At least five of the proposed programs in which I’m involved want to copy the University of Arizona and offer a nine-semester curriculum over three calendar years (no summer break). Those students can become practicing veterinarians one year earlier than their peers.
The Teaching Work Force
The pandemic and veterinarian shortage opened the door for innovations in the deployment of faculty members at emerging programs. Unfortunately, veterinary specialists employed in academia are recruited heavily by practices nationwide and at compensation levels outstripping the reach of their institutions. It’s the law of supply and demand, so schools should open themselves to virtual and adjunct faculty in delivering their curricula.
Meanwhile, COVID’s social-distancing norms played a crucial role in stimulating the delivery of didactic courses, often the basic sciences, through virtual technologies. Students understood and adapted to the new pedagogy, and costs fell. Such an approach might not be a long-term solution, but it does open the door for “star” faculty members to deliver content to more than one program effectively and be compensated competitively, bridging the private-sector pay gap.

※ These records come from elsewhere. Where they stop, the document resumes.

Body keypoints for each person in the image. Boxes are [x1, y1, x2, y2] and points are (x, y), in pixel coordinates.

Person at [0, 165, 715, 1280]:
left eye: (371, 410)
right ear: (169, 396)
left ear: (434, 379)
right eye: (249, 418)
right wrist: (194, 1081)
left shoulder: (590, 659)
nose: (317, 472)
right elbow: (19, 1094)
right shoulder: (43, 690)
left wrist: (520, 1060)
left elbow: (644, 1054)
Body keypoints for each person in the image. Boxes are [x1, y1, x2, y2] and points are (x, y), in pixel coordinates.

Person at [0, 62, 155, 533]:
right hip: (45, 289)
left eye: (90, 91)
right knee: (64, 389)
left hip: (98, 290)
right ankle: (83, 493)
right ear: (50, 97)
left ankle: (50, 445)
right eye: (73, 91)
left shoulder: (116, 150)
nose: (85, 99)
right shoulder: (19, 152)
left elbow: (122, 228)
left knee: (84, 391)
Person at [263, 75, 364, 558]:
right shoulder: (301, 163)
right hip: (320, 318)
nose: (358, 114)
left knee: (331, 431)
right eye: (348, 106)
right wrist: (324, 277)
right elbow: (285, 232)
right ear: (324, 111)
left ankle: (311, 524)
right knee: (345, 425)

Another idea is for animal health industry partners to nominate academic talent within their ranks to deliver part of the DVM curriculum. Those conversations are underway and would tap into practitioners and industry experts who want to remain involved with veterinary education.

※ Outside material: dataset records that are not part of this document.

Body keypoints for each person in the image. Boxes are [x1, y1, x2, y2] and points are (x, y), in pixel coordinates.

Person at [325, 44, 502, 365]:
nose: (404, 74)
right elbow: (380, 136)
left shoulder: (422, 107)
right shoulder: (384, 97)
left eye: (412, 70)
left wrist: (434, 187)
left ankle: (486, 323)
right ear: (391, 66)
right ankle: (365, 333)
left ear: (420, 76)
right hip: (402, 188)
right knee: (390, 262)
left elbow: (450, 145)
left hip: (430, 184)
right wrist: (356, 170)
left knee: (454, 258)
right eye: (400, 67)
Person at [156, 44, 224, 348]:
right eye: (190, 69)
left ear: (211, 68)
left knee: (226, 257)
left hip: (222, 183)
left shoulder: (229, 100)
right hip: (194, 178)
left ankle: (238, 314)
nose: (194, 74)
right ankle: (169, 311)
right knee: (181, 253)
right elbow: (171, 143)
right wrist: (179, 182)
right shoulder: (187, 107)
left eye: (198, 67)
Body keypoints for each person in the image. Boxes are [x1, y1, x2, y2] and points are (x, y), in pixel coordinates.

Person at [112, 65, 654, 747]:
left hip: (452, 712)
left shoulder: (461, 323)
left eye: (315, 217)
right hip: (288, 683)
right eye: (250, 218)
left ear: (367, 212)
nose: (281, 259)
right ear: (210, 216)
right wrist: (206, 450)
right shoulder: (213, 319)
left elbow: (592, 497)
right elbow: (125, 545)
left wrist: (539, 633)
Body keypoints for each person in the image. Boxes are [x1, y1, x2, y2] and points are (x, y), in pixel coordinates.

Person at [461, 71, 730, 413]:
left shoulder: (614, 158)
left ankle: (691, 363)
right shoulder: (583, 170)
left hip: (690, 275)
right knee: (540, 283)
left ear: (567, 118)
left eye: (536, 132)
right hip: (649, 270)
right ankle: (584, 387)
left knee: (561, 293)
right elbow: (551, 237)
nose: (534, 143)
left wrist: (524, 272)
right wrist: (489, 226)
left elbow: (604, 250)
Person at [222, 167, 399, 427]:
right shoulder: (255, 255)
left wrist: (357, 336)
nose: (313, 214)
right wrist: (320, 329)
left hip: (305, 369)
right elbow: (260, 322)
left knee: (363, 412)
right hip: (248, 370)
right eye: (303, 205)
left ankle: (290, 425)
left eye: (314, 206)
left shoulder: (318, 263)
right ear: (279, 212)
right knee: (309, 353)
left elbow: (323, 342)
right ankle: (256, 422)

Let’s close with a topic that’s less about economics and arithmetic. Each year, at least 2,000 academically qualified college students are denied admission to veterinary school due to
class-size constraints. Many of those students dreamed of becoming veterinarians since childhood. Eight new schools, if approved, would open the door for many of those students to pursue their aspirations. That’s a good thing. If the profession and animal health industry are serious about addressing access-to-care issues, then having more doctors of veterinary medicine surely will help.
This is an exciting time in U.S. veterinary medicine, and higher education is a powerful agent. Keep your seat belts buckled!
A CALL TO ACTION
Just over a year ago, the American Association of Veterinary Medical Colleges issued a powerful statement regarding the veterinary workforce. The summary reads: “The current shortage of veterinarians in the U.S. is having a significant impact on access to health care for animals and the well-being of the veterinary health care team. AAVMC stands ready to work with partners from academia, veterinary medical associations, industry and other stakeholders to ensure that veterinary medical colleges, and higher education more generally, effectively respond to the current shortages.”

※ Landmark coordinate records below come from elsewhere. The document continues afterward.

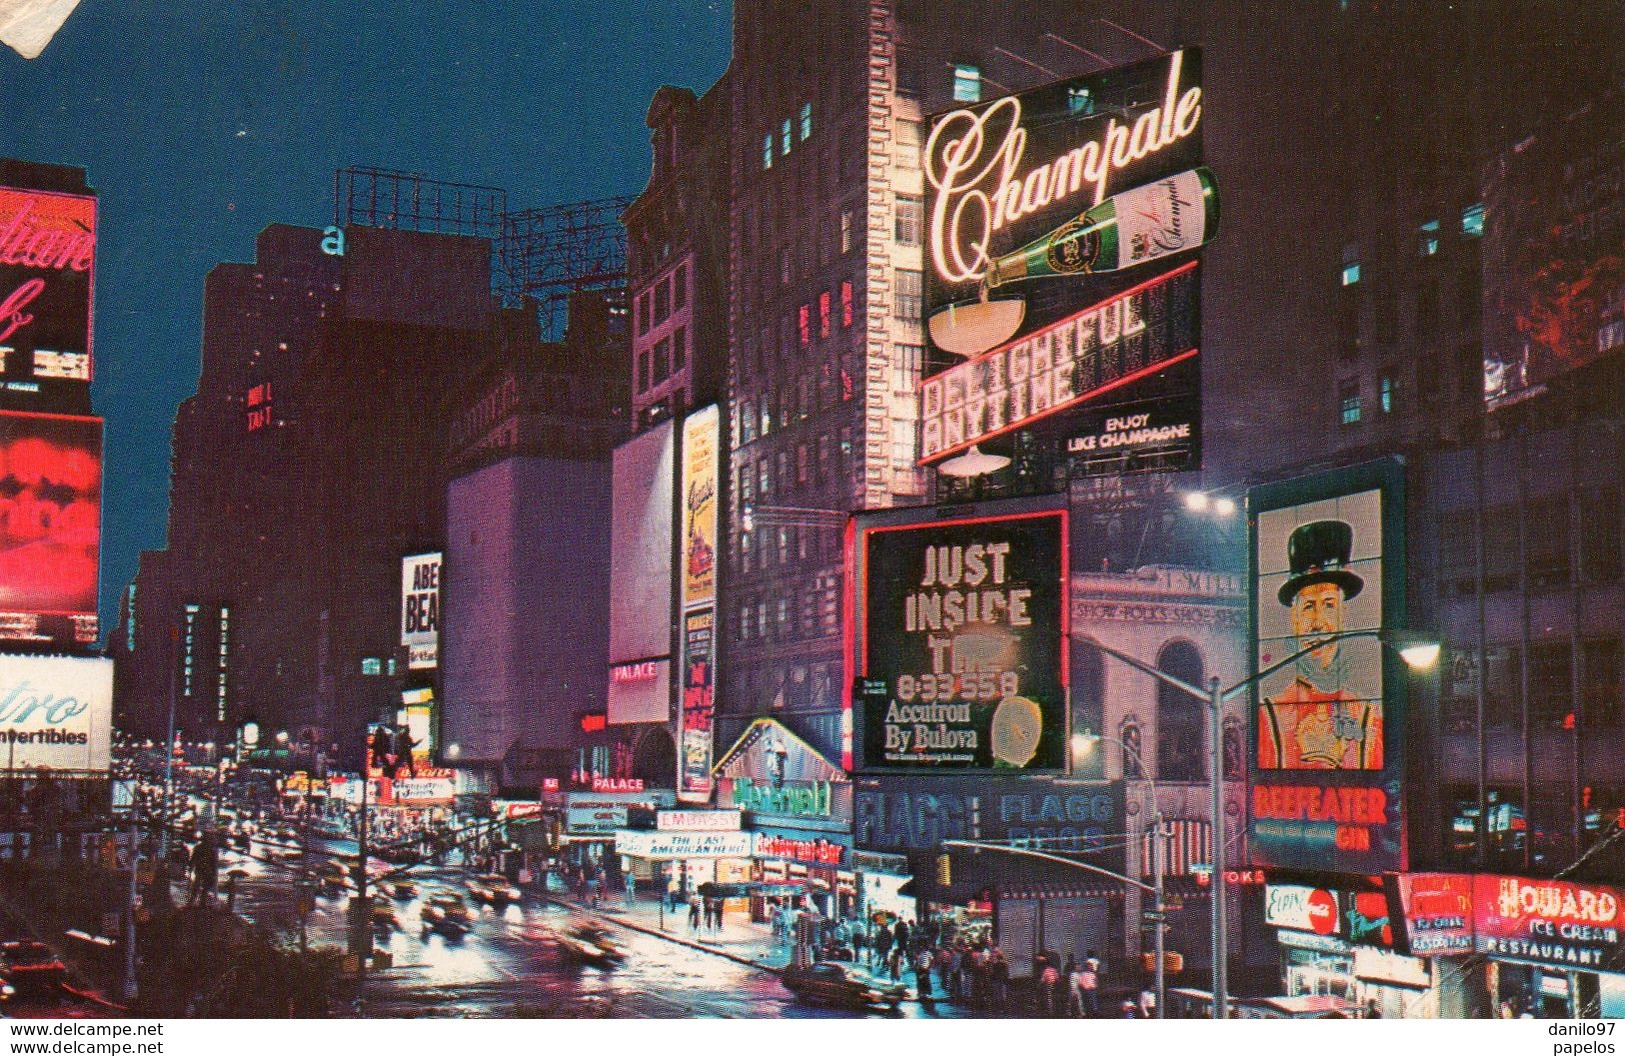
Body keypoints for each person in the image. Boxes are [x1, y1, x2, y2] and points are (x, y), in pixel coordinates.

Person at [1258, 519, 1383, 771]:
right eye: (1308, 607)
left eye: (1328, 605)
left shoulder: (1369, 718)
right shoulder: (1270, 717)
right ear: (1294, 618)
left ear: (1342, 615)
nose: (1317, 622)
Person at [1079, 950, 1101, 1017]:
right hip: (1094, 973)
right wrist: (1096, 971)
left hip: (1089, 980)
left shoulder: (1088, 961)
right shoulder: (1095, 960)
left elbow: (1085, 966)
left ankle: (1090, 1010)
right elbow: (1098, 966)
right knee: (1093, 997)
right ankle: (1094, 1010)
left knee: (1089, 998)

Visit to read the entire statement.
WHAT IS THE COE?
The U.S. Department of Education approves and oversees a single accreditation body for each academic program enrolling students receiving Title IV loans. In the case of DVM programs, the Council on Education is in charge.
With privilege comes rules and responsibilities, including a federal mandate that no institution or organization shall attempt to sway COE decisions. For example, the American Veterinary Medical Association staffs and houses the COE but is not permitted to control or influence COE decisions.
The AVMA and the American Association of Veterinary Medical Colleges each appoint 10 of the COE’s 20 members. All appointees are volunteers whose three-year terms may be renewed once.
While volunteers outside of the COE handle institutional site visits, the Council on Education sends its members to act as nonvoting participants.